- _Exercise description_
Below are entries. Copy exactly the lines running from the line that holds "inwilligung zu widerrufen, indem" to the line that holds "de Hinweise zu", with both ends included.

- _Input records_
=-=-=
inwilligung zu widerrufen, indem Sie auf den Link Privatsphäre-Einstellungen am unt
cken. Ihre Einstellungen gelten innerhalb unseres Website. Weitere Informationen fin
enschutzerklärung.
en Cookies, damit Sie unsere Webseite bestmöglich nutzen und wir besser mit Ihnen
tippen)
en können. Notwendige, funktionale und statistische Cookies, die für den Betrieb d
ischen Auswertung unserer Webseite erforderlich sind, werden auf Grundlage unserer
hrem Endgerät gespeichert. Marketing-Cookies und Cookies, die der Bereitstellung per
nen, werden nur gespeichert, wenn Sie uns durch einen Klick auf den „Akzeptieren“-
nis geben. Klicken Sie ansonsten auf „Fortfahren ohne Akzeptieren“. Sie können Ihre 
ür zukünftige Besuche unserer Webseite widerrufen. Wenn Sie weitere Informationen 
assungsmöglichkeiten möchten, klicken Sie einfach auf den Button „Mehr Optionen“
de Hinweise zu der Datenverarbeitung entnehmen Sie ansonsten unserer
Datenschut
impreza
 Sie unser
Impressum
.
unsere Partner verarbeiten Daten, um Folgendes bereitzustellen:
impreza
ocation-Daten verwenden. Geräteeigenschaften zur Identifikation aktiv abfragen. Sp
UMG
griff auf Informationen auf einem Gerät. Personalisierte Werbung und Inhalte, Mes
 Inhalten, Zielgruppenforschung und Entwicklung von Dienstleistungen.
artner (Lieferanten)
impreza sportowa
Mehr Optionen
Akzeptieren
=-=-=
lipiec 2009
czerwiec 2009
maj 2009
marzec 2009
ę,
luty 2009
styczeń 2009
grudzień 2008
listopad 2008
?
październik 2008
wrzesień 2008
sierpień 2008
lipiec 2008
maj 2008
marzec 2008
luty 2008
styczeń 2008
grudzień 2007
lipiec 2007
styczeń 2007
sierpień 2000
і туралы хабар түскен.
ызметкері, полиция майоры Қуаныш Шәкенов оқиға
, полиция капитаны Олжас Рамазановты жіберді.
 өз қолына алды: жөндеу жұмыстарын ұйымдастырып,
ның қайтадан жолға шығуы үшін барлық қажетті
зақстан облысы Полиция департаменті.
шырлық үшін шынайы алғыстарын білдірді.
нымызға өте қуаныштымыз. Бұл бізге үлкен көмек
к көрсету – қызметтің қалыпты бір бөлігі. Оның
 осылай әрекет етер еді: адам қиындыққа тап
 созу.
=-=-=
- _Result_
inwilligung zu widerrufen, indem Sie auf den Link Privatsphäre-Einstellungen am unt
cken. Ihre Einstellungen gelten innerhalb unseres Website. Weitere Informationen fin
enschutzerklärung.
en Cookies, damit Sie unsere Webseite bestmöglich nutzen und wir besser mit Ihnen
tippen)
en können. Notwendige, funktionale und statistische Cookies, die für den Betrieb d
ischen Auswertung unserer Webseite erforderlich sind, werden auf Grundlage unserer
hrem Endgerät gespeichert. Marketing-Cookies und Cookies, die der Bereitstellung per
nen, werden nur gespeichert, wenn Sie uns durch einen Klick auf den „Akzeptieren“-
nis geben. Klicken Sie ansonsten auf „Fortfahren ohne Akzeptieren“. Sie können Ihre 
ür zukünftige Besuche unserer Webseite widerrufen. Wenn Sie weitere Informationen 
assungsmöglichkeiten möchten, klicken Sie einfach auf den Button „Mehr Optionen“
de Hinweise zu der Datenverarbeitung entnehmen Sie ansonsten unserer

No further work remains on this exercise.